**TASK DIRECTIONS:** Rewrite the lines starting at "24: (602, 329)" and ending at "31: (820, 104)", replacing "(778, 287)" with "(778, 278)" and changing nothing else.
====== RECORDS FOR THIS EXERCISE ======
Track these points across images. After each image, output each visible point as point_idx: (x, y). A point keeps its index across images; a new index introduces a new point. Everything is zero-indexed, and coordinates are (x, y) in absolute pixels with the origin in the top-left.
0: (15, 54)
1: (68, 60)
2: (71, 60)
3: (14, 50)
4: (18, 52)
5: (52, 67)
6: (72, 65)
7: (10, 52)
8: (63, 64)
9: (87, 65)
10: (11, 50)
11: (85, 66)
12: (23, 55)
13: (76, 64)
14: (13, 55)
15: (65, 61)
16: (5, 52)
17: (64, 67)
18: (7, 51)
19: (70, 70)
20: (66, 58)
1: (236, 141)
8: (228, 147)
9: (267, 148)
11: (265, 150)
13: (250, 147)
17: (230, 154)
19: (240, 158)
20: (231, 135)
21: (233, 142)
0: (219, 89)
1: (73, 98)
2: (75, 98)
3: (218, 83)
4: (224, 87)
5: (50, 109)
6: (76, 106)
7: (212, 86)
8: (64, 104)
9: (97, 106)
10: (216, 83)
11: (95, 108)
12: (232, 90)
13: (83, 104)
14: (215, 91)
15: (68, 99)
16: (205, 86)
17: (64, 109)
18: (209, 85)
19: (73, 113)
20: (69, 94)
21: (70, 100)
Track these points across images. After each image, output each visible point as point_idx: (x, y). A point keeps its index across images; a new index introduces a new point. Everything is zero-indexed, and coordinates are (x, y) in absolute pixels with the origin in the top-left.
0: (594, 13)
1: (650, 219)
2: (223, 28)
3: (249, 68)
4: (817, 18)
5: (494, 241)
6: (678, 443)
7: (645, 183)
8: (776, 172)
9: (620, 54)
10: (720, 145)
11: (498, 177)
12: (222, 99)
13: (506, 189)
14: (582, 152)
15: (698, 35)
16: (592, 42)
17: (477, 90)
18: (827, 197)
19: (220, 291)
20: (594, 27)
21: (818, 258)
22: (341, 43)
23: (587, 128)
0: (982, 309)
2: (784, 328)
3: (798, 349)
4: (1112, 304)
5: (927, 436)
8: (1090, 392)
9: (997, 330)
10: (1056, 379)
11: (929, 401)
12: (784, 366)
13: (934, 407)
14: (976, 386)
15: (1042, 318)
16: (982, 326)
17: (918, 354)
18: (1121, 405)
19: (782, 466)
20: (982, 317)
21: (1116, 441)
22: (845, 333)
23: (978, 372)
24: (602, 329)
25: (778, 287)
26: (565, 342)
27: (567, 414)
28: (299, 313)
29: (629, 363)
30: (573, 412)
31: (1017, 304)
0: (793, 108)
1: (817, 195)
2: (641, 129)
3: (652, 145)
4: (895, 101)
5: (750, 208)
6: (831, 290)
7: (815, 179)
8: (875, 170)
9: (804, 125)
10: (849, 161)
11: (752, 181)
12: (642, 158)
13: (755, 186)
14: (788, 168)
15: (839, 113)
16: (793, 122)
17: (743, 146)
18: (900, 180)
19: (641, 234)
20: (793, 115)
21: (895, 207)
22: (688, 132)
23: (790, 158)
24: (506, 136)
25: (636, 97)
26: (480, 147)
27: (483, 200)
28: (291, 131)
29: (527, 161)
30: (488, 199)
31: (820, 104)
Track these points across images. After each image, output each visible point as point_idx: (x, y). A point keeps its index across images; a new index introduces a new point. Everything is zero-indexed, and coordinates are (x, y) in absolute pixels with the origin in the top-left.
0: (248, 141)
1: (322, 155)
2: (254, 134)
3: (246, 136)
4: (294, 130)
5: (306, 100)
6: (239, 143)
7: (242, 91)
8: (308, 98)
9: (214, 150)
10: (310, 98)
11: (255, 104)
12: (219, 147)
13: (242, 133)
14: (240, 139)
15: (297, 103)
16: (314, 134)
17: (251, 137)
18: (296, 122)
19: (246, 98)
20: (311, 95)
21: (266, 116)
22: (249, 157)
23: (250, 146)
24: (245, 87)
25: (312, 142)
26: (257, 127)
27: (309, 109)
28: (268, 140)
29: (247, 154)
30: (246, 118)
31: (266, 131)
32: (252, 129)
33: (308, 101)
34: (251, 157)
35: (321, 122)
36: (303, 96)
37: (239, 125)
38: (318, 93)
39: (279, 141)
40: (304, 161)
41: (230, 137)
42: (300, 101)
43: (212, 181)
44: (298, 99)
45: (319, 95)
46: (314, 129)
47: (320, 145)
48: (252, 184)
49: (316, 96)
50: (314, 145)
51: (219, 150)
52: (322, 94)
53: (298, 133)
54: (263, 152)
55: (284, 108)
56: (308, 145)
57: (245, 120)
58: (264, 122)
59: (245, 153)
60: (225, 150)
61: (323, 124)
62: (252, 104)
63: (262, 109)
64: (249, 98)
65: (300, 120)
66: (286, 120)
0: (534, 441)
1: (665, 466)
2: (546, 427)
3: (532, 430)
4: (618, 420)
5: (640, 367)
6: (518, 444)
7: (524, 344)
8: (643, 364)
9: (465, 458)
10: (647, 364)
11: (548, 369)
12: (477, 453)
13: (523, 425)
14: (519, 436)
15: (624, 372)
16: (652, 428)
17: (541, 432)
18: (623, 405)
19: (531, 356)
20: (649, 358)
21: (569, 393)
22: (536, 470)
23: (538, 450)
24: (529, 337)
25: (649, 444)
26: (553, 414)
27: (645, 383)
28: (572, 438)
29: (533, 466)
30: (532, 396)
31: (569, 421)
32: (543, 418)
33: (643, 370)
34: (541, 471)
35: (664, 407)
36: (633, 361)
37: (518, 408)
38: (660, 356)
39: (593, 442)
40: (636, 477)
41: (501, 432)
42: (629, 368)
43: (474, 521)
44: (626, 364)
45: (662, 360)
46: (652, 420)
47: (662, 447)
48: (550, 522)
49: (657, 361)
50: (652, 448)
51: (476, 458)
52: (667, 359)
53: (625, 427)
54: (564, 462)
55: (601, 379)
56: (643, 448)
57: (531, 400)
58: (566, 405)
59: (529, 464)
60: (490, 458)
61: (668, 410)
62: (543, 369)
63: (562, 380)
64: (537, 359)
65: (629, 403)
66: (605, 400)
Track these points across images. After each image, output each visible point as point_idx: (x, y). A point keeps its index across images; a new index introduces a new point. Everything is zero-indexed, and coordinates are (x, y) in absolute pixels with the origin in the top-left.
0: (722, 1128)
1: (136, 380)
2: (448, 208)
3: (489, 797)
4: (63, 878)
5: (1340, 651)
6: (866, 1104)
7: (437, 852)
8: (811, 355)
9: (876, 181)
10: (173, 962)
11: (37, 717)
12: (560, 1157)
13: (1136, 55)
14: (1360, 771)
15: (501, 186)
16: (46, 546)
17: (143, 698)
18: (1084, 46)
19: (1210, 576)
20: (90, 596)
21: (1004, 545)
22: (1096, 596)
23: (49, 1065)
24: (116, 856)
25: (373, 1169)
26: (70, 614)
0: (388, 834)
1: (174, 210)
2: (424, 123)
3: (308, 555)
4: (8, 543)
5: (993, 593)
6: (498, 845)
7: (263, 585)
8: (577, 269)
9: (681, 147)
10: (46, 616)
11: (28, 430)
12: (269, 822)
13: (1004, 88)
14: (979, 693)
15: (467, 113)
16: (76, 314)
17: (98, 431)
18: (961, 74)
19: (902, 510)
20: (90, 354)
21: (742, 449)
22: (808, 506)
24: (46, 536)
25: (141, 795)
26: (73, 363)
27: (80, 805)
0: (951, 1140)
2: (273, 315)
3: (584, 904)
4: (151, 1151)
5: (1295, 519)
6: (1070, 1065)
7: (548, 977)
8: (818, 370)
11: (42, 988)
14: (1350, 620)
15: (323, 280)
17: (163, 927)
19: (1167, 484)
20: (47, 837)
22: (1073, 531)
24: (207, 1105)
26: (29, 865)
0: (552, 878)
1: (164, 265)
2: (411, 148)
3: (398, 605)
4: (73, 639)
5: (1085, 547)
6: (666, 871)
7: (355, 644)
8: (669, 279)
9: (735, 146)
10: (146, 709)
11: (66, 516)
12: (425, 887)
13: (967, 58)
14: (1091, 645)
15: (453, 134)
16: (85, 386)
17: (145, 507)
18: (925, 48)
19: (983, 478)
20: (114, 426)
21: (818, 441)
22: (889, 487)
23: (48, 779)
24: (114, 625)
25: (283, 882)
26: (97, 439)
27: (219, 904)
======
**TASK RESPONSE:**
24: (602, 329)
25: (778, 278)
26: (565, 342)
27: (567, 414)
28: (299, 313)
29: (629, 363)
30: (573, 412)
31: (1017, 304)
0: (793, 108)
1: (817, 195)
2: (641, 129)
3: (652, 145)
4: (895, 101)
5: (750, 208)
6: (831, 290)
7: (815, 179)
8: (875, 170)
9: (804, 125)
10: (849, 161)
11: (752, 181)
12: (642, 158)
13: (755, 186)
14: (788, 168)
15: (839, 113)
16: (793, 122)
17: (743, 146)
18: (900, 180)
19: (641, 234)
20: (793, 115)
21: (895, 207)
22: (688, 132)
23: (790, 158)
24: (506, 136)
25: (636, 97)
26: (480, 147)
27: (483, 200)
28: (291, 131)
29: (527, 161)
30: (488, 199)
31: (820, 104)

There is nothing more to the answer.